FDI exists in several forms. Foreign investors can start a new company and can finance and build it from the ground up. They can participate in a joint venture with U.S. partners. They can wholly or partially acquire a U.S. business. They can also take a lighter touch, where they provide primarily branding and process support while having U.S. parties take on the bulk of the financial risk — the basic franchise model.
In the marijuana industry, we have already seen large FDI projects in cannabis ancillary services (i.e., the companies that provide the goods and services that support the actual marijuana traffickers). Foreign investors have opened up domestic companies for the manufacture and import of cultivation equipment like grow lights and hydroponic equipment, processing equipment like automated trimmers and extraction machines, and associated inputs including soil, fertilizer, vapor pen batteries and cartridges, and more. We have also seen large amounts of foreign money come in for cannabis real estate projects, especially in the Coachella Valley and certain desert cities. In addition to buying the real estate, the foreign investors put money into greenhouses, grow lights, storage facilities, and more to offer turnkey cultivation and processing facilities for lease to local businesses. These companies are largely unregulated at the state level, and their foreign investment issues are similar to non-cannabis businesses, dealing with things like registering as U.S. taxpayers for partnership taxed businesses, complying with FIRPTA, and dealing with immigration issues.
For firms directly involved in the buying and selling of cannabis, state-specific restrictions become more of a concern. States like Washington do not allow anyone who is not a state resident (much less not a U.S. resident) from having any profit interest in a marijuana business. California, similar to Oregon, is extremely liberal with its cannabis regulations regarding owners and “financial interest holders.” As mentioned above, there is no residency or even citizenship requirement to participate. Still, on the whole, state regulations and state laws are typically written with U.S. residents in mind. In turn, things like criminal and financial background checks on foreigners remain a bit of a gray area (though California’s Department of Public Health, which oversees manufacturers, has accommodated the situation somewhat with an “out of state owner” background check). Ultimately though, neither state officials nor the FBI are likely to have any real information on foreign nationals who haven’t had prior contact with the United States. How the Feds will react to foreign ownership in terms of the Department of Justice (rather than via immigration through the Department of Homeland Security) still remains to be seen, though nothing’s been publicly reported that’s a red flag against foreign marijuana business ownership in California.
As far as federal laws go, the Controlled Substances Act doesn’t differentiate between activities that are international, interstate, or fully intrastate in nature. Possessing, manufacturing, and distributing marijuana are illegal federally regardless of where the company’s owners live. Still, there are a couple of criminal statutes that add fuel to the fire when interstate and international commerce are involved. 18 U.S.C. § 1952, for example, criminalizes traveling or using the mail in interstate or foreign commerce with intent to distribute the proceeds of marijuana sales.

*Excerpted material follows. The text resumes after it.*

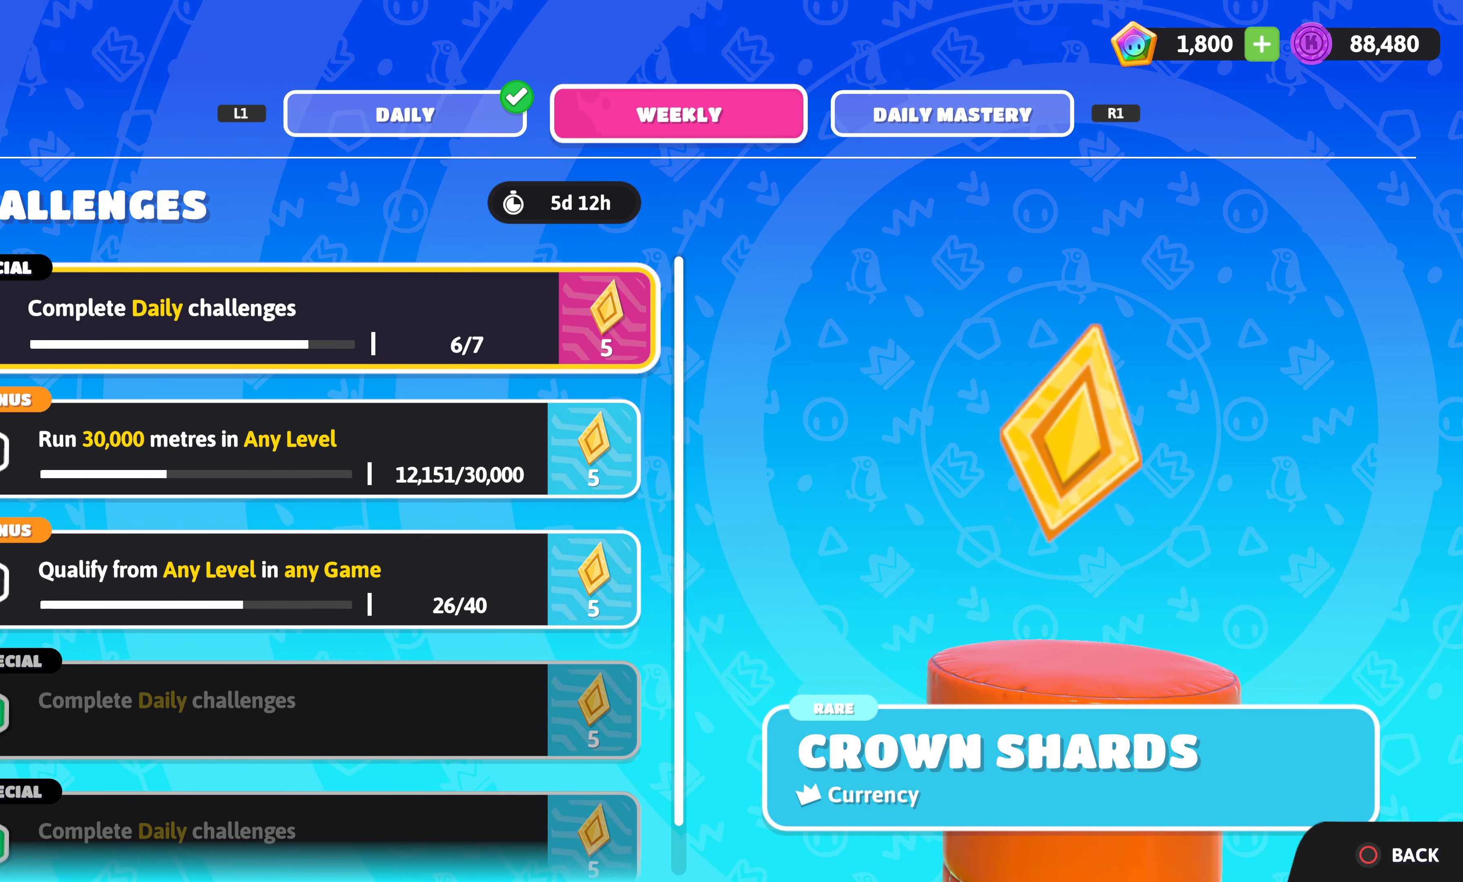
{"buttons": [], "left_stick": "center", "right_stick": "center", "events": [[67, "L1", "down"], [184, "L1", "up"]]}
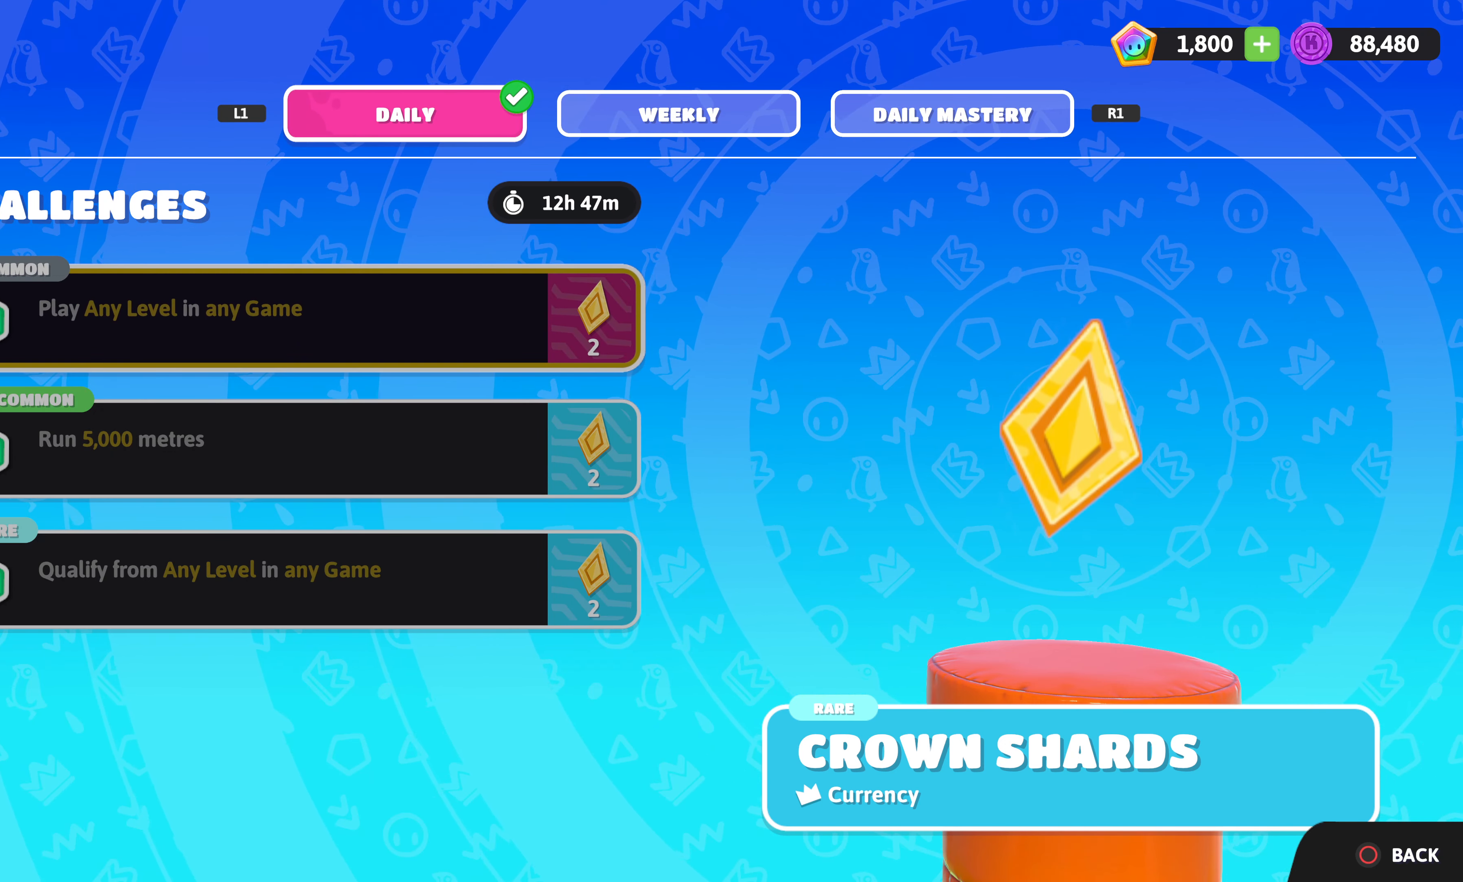
{"buttons": [], "left_stick": "center", "right_stick": "center", "events": []}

More questions arise when considering foreign ownership in the context of the Department of Justice marijuana enforcement memoranda that cannabis-legal states are working under. The main takeaway from the August 2013 Cole Memorandum (which has been rescinded by U.S. Attorney General Jeff Sessions) was that if the states want to keep federal law enforcement away, they need to make sure their regulations prevent state licensees from violating the various federal enforcement priorities. One of those priorities was that state regulations need to prevent “revenue from the sale of marijuana from going to criminal enterprises, gangs, and cartels.” If the state and federal criminal background check databases don’t have extensive coverage on foreign crimes, how can a state, including California, have faith that the foreign investors don’t fall into one of those categories?
For now, with no broad pronouncements apparent, it appears that the federal government is taking a wait-and-see approach to foreign ownership of state cannabis businesses. That means it is up to state cannabis business participants and the states themselves to ensure that foreign owners do not violate federal enforcement priorities — starting with California.